Qing-jao pensó en las sirvientas de la casa de su padre. Sabía que Han Fei-tzu nunca molestaría a ninguna de ellas. Y nadie tenía que decirle cosas bonitas a ella.

—En mi casa es diferente —declaró.

—Pero yo no sirvo en tu casa —contestó Wang-mu.

Entonces, de repente, toda la escena se aclaró. Wang-mu no le había hablado por impulso. Lo había hecho con la esperanza de que le ofreciera un lugar como sirviente en la casa de una dama agraciada por los dioses. Por lo que sabía, el chismorreo en la ciudad trataba de la joven dama agraciada Han Qing-jao, que había terminado su formación con sus tutores y se había embarcado en su primera tarea adulta, y que no tenía aún marido ni doncella secreta. Si Wang-mu se había abierto paso en la misma cuadrilla de la labor virtuosa que Qing-jao para mantener precisamente esta conversación. Durante un momento, Qing-jao se enfureció. Luego pensó: «¿Por qué no podría hacer exactamente lo que ha hecho? Lo peor que podría pasarle es que yo adivinara lo que hacía, me enfadara y no la contratara. Entonces no estaría peor que antes. Y si no me diera cuenta de sus intenciones y me cayera bien y la contratara, sería la doncella secreta de una dama agraciada por los dioses. Si yo estuviera en su lugar, ¿no haría lo mismo?».

—¿Crees que puedes engañarme? —preguntó—. ¿Crees que no sé que quieres que te contrate como sirvienta?

Wang-mu pareció aturdida, enfadada, temerosa. Sin embargo, prudentemente, no dijo nada.

—¿Por qué no me respondes con ira? —se extrañó Qing-jao—. ¿Por qué no niegas que me has hablado solamente para que te contrate?

—Porque es cierto —contestó Wang-mu—. Te dejo tranquila ahora.

Eso era lo que Qing-jao esperaba oír, una respuesta sincera. No tenía ninguna intención de dejar ir a Wang-mu.

—¿Cuánto de lo que me has dicho es verdad? ¿Quieres una buena educación? ¿Quieres hacer algo mejor en tu vida que servir?

—Todo —respondió Wang-mu, y había pasión en su voz—. Pero ¿qué te importa a ti? Soportas la terrible carga de la voz de los dioses.

Wang-mu pronunció su última frase con un sarcasmo tan desdeñoso que Qing-jao casi se rió en voz alta, pero se contuvo. No había ningún motivo para hacer que la muchacha se enfadara más de lo que ya lo estaba.

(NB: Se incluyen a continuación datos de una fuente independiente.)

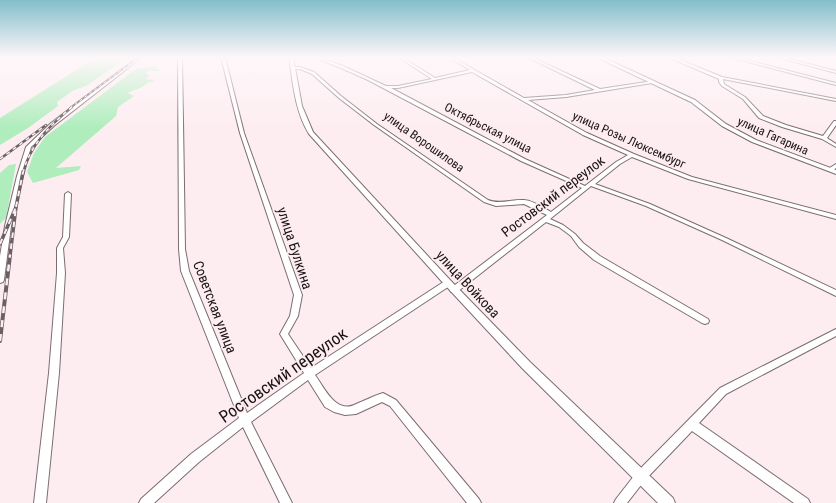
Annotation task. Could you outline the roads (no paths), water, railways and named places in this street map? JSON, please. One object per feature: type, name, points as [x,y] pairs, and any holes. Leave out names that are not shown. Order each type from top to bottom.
[{"type":"main road","name":"улица Войкова","points":[[295,80],[300,110],[311,133],[451,287],[526,364],[668,503]]},
{"type":"main road","name":"улица Гагарина","points":[[649,80],[693,101],[724,124],[754,141],[836,172]]},
{"type":"street","points":[[0,280],[8,226],[20,176],[29,147],[53,124],[110,80]]},
{"type":"street","name":"Советская улица","points":[[180,80],[182,249],[184,271],[245,420],[286,503]]},
{"type":"street","name":"улица Булкина","points":[[229,80],[242,133],[298,295],[294,316],[284,334],[329,404],[340,411],[353,412],[372,400],[383,397],[393,403],[475,503]]},
{"type":"street","name":"улица Ворошилова","points":[[323,80],[368,119],[486,201],[492,204],[504,205],[525,202],[548,216],[573,235],[581,245],[597,258],[706,321]]},
{"type":"street","name":"Октябрьская улица","points":[[373,80],[496,146],[588,186],[648,205],[724,239],[836,293]]},
{"type":"street","points":[[387,87],[398,87],[428,80]]},
{"type":"street","name":"улица Розы Люксембург","points":[[490,80],[526,99],[585,134],[632,155],[690,178],[836,217]]},
{"type":"street","points":[[578,80],[601,91]]},
{"type":"street","points":[[721,80],[723,85],[744,98],[761,117],[784,126],[824,138],[836,146]]},
{"type":"street","points":[[734,80],[836,100]]},
{"type":"street","points":[[822,80],[836,84]]},
{"type":"street","points":[[526,99],[566,96],[652,82]]},
{"type":"street","points":[[824,138],[836,122]]},
{"type":"street","points":[[829,132],[836,133]]},
{"type":"street","name":"Ростовский переулок","points":[[145,503],[195,458],[309,374],[451,287],[618,163],[632,155]]},
{"type":"street","points":[[830,170],[836,166]]},
{"type":"street","points":[[40,503],[54,373],[61,273],[60,248],[66,237],[68,194]]},
{"type":"street","points":[[620,503],[641,476],[723,391],[836,332]]},
{"type":"street","points":[[691,424],[804,503]]},
{"type":"railway","points":[[70,108],[107,80]]},
{"type":"railway","points":[[23,173],[31,153],[42,136],[72,107]]},
{"type":"railway","points":[[0,159],[46,125]]},
{"type":"railway","points":[[16,207],[23,172]]},
{"type":"railway","points":[[0,244],[16,207]]},
{"type":"railway","points":[[10,256],[16,207]]},
{"type":"railway","points":[[0,341],[10,255]]}]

—Si Wang-mu, hija-del-corazón de la Real Madre del Oeste, te contrataré como mi doncella secreta, pero sólo si estás de acuerdo con las siguientes condiciones. Primero, me dejarás ser tu maestra y estudiarás todas las lecciones que te asigne. Segundo, siempre me hablarás como a una igual y nunca te inclinarás ante mí ni me llamarás «sagrada». Y tercero…

—¿Cómo podría hacer eso? —dijo Wang-mu—. Si no te trato con respeto, los demás dirán que soy indigna. Me castigarán cuando no estés mirando. Las dos caeremos en desgracia.